Task prompt: In the leukemia case report, starting with "Introduction: Respiratory events" and going on through "requiring mechanical ventilation.", swap "Respiratory events" for "Pulmonary events" and write out that part again.

Provided text:
--

Introduction: Respiratory events are frequent and may occur early in patients with newly diagnosed acute leukemia. Initial mortality rate for patients with acute myeloid leukemia (AML) and leukostasis in the first week ranges from 20-40% and increases to 80-90% in AML patients who develop acute respiratory failure requiring mechanical ventilation.
Case: A 64-year old female with past medical history significant for anxiety and hypothyroidism presented with dizziness, nausea, and fatigue. She was intubated for acute respiratory distress. Lab work revealed a white blood cell count of 147.67 K/uL with 20% myeloblasts, 17% metamyelocytes, and 5% myelocytes, hemoglobin 2.6 g/dL, platelets 84 K/uL, creatinine 1.9 mg/dL, and lactate dehydrogenase 1461 U/L. The patient was suspected to have AML, leukostasis, and tumor lysis syndrome (TLS). She was admitted to the intensive care unit (ICU) and leukopheresis was initiated. Arterial blood gas revealed pH 7.378, pCO2 35.6, pO2 of 48.2 on FiO2 100%. Transthoracic echocardiogram showed a mildly reduced ejection fraction of 40-44%. Chest imaging revealed diffuse bilateral opacities. Lung protective, low tidal volume ventilation was initiated for severe acute respiratory distress syndrome (ARDS). She had refractory hypoxemia despite multiple ventilator adjustments and neuromuscular blockade. Inhaled epoprostenol was initiated. Within two hours, FiO2 requirement was down to 80%. By the next morning, PaO2/ FiO2 was 190 on FiO2 of 50%. Neuromuscular blockade was discontinued. Within 24 hours of initiation, inhaled epoprostenol was titrated down and discontinued. Bone marrow biopsy confirmed AML and chemotherapy was initiated with cytarabine. Patient was extubated on hospital day 6 and transferred to the floor to continue chemotherapy.

--

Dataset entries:
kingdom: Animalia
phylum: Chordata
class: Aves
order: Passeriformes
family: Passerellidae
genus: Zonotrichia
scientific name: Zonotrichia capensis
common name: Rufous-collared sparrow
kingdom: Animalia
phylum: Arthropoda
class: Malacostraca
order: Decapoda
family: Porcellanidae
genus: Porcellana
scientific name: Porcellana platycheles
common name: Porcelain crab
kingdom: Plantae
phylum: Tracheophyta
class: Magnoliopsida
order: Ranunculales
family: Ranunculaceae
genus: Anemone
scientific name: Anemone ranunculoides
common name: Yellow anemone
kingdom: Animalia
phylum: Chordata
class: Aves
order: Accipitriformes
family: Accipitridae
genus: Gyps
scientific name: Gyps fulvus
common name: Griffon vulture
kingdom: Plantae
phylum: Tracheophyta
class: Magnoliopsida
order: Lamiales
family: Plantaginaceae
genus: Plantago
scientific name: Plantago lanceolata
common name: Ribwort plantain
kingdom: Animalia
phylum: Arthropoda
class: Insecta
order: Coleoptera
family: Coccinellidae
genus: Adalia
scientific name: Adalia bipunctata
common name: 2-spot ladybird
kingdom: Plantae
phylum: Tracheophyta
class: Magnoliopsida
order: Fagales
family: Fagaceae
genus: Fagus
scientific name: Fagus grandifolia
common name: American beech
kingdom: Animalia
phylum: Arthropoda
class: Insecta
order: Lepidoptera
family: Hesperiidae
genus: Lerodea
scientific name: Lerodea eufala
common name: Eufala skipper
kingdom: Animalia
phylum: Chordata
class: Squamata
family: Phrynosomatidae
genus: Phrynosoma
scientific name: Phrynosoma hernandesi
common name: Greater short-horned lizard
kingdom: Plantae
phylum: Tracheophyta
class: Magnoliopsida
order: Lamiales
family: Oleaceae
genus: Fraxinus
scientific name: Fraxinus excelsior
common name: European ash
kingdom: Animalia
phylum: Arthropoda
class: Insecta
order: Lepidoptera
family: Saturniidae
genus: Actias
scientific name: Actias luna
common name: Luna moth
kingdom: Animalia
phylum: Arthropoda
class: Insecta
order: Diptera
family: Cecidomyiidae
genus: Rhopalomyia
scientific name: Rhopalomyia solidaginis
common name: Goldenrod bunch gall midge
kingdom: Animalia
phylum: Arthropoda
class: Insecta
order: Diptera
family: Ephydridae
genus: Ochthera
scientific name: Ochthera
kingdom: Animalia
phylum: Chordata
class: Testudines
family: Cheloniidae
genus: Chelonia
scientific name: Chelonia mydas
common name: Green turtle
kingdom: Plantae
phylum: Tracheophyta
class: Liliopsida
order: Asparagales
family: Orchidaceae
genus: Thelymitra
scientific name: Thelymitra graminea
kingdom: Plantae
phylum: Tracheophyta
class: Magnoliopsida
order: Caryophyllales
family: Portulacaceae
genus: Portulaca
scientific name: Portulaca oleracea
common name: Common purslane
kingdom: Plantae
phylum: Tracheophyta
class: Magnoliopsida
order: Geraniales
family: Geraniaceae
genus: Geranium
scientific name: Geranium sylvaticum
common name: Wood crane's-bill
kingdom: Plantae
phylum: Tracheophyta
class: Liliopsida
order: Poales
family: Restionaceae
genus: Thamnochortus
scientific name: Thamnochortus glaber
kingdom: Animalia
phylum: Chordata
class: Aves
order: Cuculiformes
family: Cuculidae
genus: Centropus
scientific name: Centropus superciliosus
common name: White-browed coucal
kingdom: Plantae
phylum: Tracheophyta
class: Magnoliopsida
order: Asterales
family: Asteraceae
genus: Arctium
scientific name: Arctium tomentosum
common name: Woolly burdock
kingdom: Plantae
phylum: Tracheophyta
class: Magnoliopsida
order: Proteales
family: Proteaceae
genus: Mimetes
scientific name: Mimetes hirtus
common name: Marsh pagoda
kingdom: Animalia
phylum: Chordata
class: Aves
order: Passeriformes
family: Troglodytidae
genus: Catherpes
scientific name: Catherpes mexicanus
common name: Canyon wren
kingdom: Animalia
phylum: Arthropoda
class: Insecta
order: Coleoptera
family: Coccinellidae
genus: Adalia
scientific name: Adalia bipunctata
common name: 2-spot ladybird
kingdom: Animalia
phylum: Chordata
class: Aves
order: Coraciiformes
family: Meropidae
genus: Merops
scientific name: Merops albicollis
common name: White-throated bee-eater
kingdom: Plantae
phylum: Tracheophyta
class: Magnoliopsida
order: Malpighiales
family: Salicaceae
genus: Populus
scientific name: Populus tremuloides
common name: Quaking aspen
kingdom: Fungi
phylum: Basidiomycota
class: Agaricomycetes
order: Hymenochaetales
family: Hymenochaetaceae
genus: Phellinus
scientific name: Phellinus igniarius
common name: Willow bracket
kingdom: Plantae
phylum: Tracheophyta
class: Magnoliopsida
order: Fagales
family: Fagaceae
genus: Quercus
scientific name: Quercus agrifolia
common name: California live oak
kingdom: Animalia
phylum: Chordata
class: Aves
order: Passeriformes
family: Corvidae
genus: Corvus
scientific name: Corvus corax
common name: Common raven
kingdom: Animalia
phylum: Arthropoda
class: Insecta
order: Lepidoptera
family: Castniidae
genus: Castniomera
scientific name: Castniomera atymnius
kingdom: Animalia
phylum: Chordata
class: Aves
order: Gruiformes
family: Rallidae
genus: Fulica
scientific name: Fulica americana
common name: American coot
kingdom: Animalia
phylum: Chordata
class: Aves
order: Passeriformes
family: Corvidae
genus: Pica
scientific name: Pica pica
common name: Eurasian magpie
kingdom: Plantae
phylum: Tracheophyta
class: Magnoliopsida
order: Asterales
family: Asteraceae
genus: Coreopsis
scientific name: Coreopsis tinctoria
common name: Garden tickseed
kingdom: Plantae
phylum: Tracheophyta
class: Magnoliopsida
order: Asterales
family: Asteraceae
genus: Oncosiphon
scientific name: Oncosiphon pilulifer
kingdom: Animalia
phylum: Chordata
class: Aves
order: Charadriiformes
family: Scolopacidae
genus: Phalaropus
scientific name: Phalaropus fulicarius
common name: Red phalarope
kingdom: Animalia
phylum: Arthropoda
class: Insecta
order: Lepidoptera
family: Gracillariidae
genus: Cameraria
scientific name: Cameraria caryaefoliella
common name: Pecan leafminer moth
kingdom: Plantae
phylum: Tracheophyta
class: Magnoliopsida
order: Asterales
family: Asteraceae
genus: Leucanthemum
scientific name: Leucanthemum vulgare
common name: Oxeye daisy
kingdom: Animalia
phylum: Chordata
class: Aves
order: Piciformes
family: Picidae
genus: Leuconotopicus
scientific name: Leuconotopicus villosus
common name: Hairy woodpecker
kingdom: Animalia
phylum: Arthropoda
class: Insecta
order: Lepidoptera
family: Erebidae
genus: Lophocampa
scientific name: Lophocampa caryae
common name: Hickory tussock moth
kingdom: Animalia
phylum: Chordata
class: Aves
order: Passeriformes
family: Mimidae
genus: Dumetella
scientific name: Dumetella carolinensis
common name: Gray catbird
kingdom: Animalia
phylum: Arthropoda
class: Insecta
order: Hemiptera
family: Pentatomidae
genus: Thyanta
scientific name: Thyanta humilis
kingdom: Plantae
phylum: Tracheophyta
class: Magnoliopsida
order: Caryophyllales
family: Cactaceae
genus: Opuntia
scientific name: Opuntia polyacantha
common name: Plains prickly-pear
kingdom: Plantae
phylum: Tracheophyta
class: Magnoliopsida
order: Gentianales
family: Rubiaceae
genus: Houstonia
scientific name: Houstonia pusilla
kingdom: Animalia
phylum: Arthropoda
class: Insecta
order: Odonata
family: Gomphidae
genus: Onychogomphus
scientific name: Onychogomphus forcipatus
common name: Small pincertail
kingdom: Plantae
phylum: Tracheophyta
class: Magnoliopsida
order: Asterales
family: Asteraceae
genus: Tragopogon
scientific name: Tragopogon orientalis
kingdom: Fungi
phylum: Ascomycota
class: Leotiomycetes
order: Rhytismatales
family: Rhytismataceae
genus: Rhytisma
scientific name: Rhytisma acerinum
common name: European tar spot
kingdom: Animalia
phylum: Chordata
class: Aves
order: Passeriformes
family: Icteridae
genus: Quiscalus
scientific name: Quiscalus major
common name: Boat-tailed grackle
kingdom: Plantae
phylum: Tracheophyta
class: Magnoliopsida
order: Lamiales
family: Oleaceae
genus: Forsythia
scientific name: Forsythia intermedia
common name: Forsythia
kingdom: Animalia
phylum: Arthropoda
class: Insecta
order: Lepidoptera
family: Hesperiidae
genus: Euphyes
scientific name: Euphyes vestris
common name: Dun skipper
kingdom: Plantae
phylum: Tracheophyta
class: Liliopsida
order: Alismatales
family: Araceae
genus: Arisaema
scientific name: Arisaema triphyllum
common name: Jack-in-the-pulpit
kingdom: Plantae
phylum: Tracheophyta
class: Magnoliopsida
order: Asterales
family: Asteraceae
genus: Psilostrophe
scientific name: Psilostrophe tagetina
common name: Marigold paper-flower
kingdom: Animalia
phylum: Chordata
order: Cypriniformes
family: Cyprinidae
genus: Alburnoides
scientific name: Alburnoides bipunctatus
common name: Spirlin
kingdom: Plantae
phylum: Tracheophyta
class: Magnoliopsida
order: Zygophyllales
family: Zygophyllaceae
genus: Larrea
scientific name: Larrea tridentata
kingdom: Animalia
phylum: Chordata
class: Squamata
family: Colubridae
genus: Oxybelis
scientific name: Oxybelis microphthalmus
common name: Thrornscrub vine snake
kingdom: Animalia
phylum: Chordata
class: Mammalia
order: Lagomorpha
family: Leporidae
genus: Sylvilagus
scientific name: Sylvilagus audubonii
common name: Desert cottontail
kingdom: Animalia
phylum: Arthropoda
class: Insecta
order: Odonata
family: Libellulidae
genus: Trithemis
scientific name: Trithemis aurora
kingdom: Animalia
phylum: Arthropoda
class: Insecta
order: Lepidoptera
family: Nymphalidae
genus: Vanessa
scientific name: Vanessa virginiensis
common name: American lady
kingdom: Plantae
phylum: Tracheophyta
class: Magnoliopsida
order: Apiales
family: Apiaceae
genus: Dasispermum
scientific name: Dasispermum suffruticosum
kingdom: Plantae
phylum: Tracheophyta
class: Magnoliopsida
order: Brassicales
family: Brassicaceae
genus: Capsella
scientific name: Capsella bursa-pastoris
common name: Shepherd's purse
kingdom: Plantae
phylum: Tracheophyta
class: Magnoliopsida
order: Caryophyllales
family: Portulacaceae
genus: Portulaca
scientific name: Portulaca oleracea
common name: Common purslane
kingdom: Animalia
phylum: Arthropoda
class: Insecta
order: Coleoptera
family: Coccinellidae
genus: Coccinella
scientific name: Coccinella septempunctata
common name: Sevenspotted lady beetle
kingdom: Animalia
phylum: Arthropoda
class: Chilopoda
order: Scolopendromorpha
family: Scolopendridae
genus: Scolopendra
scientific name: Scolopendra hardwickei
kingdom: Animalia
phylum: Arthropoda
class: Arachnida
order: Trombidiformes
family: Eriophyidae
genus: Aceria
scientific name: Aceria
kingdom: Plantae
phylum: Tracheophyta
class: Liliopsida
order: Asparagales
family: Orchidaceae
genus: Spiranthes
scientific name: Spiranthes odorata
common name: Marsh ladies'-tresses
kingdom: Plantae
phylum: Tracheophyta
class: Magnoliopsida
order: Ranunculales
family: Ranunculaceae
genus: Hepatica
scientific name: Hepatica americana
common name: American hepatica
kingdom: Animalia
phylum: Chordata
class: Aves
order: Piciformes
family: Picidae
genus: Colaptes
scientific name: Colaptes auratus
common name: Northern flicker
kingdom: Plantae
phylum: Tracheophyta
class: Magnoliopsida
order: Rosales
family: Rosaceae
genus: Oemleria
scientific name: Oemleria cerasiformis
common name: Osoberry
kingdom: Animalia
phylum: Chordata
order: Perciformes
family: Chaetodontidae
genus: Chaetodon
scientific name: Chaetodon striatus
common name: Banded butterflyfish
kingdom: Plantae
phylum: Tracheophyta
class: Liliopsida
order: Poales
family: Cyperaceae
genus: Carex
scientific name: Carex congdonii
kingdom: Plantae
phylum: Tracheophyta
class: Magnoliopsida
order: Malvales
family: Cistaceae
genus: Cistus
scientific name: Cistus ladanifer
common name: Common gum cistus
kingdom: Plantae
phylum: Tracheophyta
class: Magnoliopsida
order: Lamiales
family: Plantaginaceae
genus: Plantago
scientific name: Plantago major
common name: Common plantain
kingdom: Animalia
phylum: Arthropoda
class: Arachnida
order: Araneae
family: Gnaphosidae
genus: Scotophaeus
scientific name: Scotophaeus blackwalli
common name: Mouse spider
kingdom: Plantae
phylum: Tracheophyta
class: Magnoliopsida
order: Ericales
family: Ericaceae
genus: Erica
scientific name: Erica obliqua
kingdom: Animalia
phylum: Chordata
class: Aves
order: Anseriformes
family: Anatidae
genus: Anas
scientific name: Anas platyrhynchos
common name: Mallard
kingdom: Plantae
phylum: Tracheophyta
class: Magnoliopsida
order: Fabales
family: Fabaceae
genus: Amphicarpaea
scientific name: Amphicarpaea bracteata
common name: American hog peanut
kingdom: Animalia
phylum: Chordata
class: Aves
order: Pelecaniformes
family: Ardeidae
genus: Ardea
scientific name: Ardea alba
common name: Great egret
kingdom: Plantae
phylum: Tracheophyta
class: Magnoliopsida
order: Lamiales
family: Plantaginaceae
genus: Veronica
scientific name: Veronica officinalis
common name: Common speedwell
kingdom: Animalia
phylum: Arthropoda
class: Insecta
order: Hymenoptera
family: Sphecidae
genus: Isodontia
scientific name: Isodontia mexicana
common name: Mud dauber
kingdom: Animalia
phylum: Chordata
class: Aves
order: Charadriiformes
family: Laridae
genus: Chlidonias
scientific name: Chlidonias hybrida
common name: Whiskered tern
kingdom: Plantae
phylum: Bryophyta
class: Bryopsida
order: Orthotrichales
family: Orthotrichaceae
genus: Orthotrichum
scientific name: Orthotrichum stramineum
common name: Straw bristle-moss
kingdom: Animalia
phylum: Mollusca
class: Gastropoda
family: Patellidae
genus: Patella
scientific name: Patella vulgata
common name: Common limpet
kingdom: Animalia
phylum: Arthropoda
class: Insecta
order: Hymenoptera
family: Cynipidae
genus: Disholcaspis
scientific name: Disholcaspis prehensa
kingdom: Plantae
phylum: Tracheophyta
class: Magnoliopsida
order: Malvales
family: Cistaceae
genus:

--

Answer section:
Introduction: Pulmonary events are frequent and may occur early in patients with newly diagnosed acute leukemia. Initial mortality rate for patients with acute myeloid leukemia (AML) and leukostasis in the first week ranges from 20-40% and increases to 80-90% in AML patients who develop acute respiratory failure requiring mechanical ventilation.